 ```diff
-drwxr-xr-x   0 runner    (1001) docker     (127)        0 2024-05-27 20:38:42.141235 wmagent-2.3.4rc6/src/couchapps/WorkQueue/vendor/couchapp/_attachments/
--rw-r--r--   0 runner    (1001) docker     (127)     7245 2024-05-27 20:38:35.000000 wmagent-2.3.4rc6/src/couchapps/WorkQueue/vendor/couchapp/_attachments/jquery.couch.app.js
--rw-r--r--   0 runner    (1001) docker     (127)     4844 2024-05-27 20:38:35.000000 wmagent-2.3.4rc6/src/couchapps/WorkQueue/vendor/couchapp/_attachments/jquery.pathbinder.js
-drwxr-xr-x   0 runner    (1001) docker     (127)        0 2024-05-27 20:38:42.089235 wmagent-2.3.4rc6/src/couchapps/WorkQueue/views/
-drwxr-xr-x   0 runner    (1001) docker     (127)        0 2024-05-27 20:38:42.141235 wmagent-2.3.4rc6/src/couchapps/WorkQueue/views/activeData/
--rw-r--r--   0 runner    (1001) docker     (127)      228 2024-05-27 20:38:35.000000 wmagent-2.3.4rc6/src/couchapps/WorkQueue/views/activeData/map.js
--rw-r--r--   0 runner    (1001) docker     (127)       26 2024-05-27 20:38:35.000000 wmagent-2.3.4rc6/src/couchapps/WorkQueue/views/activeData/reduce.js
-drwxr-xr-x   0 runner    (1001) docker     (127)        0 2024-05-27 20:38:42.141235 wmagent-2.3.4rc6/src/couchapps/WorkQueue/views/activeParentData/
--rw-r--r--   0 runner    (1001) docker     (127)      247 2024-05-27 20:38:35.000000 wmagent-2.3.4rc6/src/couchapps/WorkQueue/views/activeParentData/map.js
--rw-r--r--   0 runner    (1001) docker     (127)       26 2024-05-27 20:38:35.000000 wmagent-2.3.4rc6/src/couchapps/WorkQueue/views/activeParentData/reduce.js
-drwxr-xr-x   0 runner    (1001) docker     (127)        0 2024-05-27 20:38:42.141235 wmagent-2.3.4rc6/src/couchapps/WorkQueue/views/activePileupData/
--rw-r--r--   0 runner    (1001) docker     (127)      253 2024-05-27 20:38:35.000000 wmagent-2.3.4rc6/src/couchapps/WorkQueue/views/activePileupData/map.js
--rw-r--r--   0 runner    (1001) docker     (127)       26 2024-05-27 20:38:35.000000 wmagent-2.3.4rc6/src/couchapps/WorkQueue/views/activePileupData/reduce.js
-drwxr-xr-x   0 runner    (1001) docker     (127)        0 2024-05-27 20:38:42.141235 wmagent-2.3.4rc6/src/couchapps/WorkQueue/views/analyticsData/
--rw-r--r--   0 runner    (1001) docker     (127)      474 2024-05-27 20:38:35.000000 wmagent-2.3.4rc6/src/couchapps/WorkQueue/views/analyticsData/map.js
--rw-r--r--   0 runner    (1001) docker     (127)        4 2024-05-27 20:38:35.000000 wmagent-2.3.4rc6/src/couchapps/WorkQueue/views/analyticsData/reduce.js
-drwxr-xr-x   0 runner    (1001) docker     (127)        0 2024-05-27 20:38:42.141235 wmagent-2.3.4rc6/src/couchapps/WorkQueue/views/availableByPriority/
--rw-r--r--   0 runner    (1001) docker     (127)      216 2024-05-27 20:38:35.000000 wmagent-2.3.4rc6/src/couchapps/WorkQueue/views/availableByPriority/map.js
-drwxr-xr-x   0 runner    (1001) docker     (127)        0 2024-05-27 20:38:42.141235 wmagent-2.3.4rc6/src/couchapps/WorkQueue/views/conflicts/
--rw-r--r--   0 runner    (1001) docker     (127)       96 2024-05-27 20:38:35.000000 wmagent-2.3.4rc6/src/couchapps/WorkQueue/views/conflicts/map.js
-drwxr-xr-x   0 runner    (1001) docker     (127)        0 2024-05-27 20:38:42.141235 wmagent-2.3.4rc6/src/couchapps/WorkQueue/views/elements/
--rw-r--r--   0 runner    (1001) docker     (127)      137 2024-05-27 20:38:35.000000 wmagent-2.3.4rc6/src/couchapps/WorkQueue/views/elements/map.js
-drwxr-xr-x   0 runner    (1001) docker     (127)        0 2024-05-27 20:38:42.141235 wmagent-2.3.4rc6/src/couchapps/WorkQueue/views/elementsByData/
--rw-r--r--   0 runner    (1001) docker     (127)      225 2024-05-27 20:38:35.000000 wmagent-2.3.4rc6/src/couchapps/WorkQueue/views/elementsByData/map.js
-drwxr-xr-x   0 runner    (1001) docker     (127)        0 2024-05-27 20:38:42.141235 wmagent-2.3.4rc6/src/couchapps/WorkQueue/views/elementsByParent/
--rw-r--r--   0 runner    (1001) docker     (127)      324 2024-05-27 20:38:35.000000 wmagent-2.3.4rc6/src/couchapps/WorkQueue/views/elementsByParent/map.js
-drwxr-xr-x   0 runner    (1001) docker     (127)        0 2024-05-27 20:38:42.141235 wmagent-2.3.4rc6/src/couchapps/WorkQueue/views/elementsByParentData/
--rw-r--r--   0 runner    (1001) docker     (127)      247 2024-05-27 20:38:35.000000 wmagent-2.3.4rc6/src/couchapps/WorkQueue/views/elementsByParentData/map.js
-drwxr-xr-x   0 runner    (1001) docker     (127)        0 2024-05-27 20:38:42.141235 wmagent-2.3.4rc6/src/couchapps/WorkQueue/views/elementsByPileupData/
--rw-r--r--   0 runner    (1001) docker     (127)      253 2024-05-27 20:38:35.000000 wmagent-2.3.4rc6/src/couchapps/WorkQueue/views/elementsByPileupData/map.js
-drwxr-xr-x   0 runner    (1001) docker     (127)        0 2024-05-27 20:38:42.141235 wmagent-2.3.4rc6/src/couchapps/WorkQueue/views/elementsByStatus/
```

• [EXERCISE DESCRIPTION]
For each line in the records that holds "elementsByPileupData", show that line as it stands.

• [COMPLETED EXERCISE]
-drwxr-xr-x   0 runner    (1001) docker     (127)        0 2024-05-27 20:38:42.141235 wmagent-2.3.4rc6/src/couchapps/WorkQueue/views/elementsByPileupData/
--rw-r--r--   0 runner    (1001) docker     (127)      253 2024-05-27 20:38:35.000000 wmagent-2.3.4rc6/src/couchapps/WorkQueue/views/elementsByPileupData/map.js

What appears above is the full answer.